Analogous deformed lakebeds beneath calcrete gravel at Ringold Road, White Bluffs.

Waterline trench - Calcrete-bearing gravel and sand exposed in trench walls.

Waterline Trench - In March, 2020, I inspected a 300m-long trench opened for a new waterline installed parallel to Hwy 17 near Othello. The 1.5m-high walls exposed high energy flood gravels and south-dipping foresets. The gravel was composed of calcrete rip-ups and stratified chunks of Savage Island siltstone in a sandy, "salt and pepper" mixture of calcrete, mudstone chips, and basalt. Similar calcrete-bearing gravels are found at Coyan Road, Ringold Road, White Bluffs Overlook, and elsewhere in the Othello area. Paradise Flats, into which the trench was dug, was beveled smooth by outburst floods and generations of farm equipment. The continuous, gently southwestward-sloping surface stretches between Othello and Scooteney Reservoir, armored here (Herman Road), dissected there (Koontz Coulee). The Flats otherwise provide few clues to the geology beneath. The open trench was a lucky find; it existed for just two weeks and the friendly crew tolerated my entry.

Analogous bedded calcrete gravel (not a mass wasting deposit) containing exotic clasts cuts upper Ringold Savage Island at WBO. Deformed lakebeds are present at the contact a few meters away.

Foresets in flood-laid calcrete gravel at WBO overlie a calcrete developed in lakebeds and underlie a >1.5m thick Stage V blocky calcrete.

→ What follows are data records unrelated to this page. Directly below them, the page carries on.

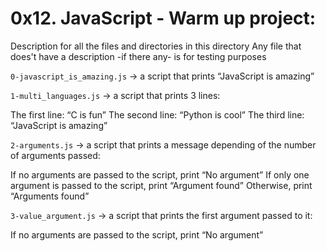 # 0x12. JavaScript - Warm up project:


Description for all the files and directories in this directory
Any file that does't have a description -if there any- is for testing purposes

`0-javascript_is_amazing.js` -> a script that prints “JavaScript is amazing”


`1-multi_languages.js` -> a script that prints 3 lines:

The first line: “C is fun”
The second line: “Python is cool”
The third line: “JavaScript is amazing”


`2-arguments.js` -> a script that prints a message depending of the number of arguments passed:

If no arguments are passed to the script, print “No argument”
If only one argument is passed to the script, print “Argument found”
Otherwise, print “Arguments found”


`3-value_argument.js` -> a script that prints the first argument passed to it:

If no arguments are passed to the script, print “No argument”

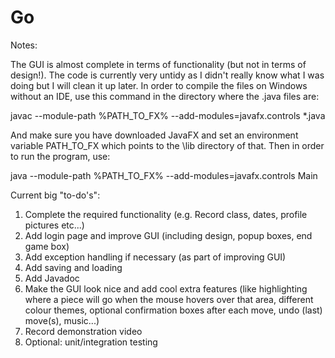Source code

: # Go

Notes:

The GUI is almost complete in terms of functionality (but not in terms of design!). The code is currently very untidy as I didn't really know what I was doing but I will clean it up later. In order to compile the files on Windows without an IDE, use this command in the directory where the .java files are:

javac --module-path %PATH_TO_FX% --add-modules=javafx.controls *.java

And make sure you have downloaded JavaFX and set an environment variable PATH_TO_FX which points to the \lib directory of that. Then in order to run the program, use:

java --module-path %PATH_TO_FX% --add-modules=javafx.controls Main


Current big "to-do's":

1. Complete the required functionality (e.g. Record class, dates, profile pictures etc...)
2. Add login page and improve GUI (including design, popup boxes, end game box)
3. Add exception handling if necessary (as part of improving GUI)
4. Add saving and loading
5. Add Javadoc
6. Make the GUI look nice and add cool extra features (like highlighting where a piece will go when the mouse hovers over that area, different colour themes, optional confirmation boxes after each move, undo (last) move(s), music...)
7. Record demonstration video
8. Optional: unit/integration testing
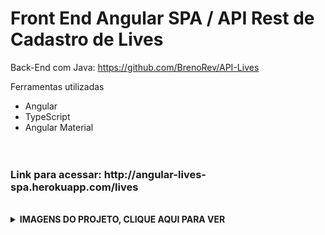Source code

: # Front End Angular SPA / API Rest de Cadastro de Lives

Back-End com Java:  https://github.com/BrenoRev/API-Lives
 <p>Ferramentas utilizadas</p>
        <ul>
  <li>Angular</li>
  <li>TypeScript</li>
  <li>Angular Material</li>
        </ul>
        ﾠ
        <h3> Link para acessar: http://angular-lives-spa.herokuapp.com/lives </h3>
        <br>
        <details>
    <br>
    <summary><b>IMAGENS DO PROJETO, CLIQUE AQUI PARA VER </b></summary>
  
# Lives Realizadas
  
 ![Realizadas](https://user-images.githubusercontent.com/84048306/134834110-e202d120-6694-48c0-a48b-389c3e00e39e.png)


  
# Proximas Lives
  
![Proximas](https://user-images.githubusercontent.com/84048306/134834118-fc1169b9-c664-402f-b757-13182f13a84c.png)

  
  
# Cadastro de Lives
  
![NovaLive](https://user-images.githubusercontent.com/84048306/134834121-cc5e321e-ffd6-4521-a532-b9de56972765.png)



  </details>
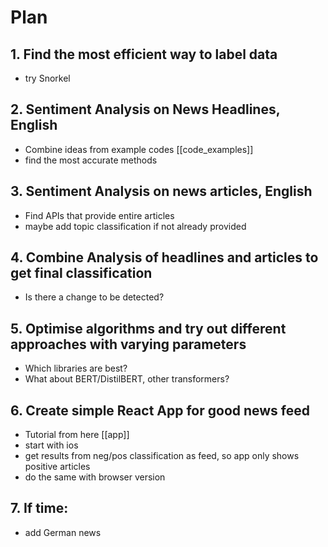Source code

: # Plan

## 1. Find the most efficient way to label data
* try Snorkel

## 2. Sentiment Analysis on News Headlines, English
* Combine ideas from example codes [[code_examples]]
* find the most accurate methods

## 3. Sentiment Analysis on news articles, English
* Find APIs that provide entire articles
* maybe add topic classification if not already provided

## 4. Combine Analysis of headlines and articles to get final classification
* Is there a change to be detected?

## 5. Optimise algorithms and try out different approaches with varying parameters
* Which libraries are best?
* What about BERT/DistilBERT, other transformers?

## 6. Create simple React App for good news feed
* Tutorial from here [[app]]
* start with ios
* get results from neg/pos classification as feed, so app only shows positive articles
* do the same with browser version

## 7. If time:
* add German news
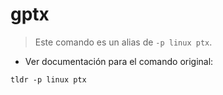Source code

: # gptx

> Este comando es un alias de `-p linux ptx`.

- Ver documentación para el comando original:

`tldr -p linux ptx`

Analogous deformed Savage Island beneath calcrete gravel at Ringold Rd, White Bluffs.

Analogous deformed Savage Island beneath calcrete gravel at White Bluffs Overlook.

Analogous deformed Savage Island beneath calcrete gravel at White Bluffs Overlook.

Analogous deformed lakebeds near top of Ringold near Greenacres Farm, White Bluffs. Note the deformation occurs near the top of the Ringold, but does not post-date lake deposition. Lake deposits overlie the deformed zone. Calcrete gravel absent, but stratigraphic position is identical to other sites.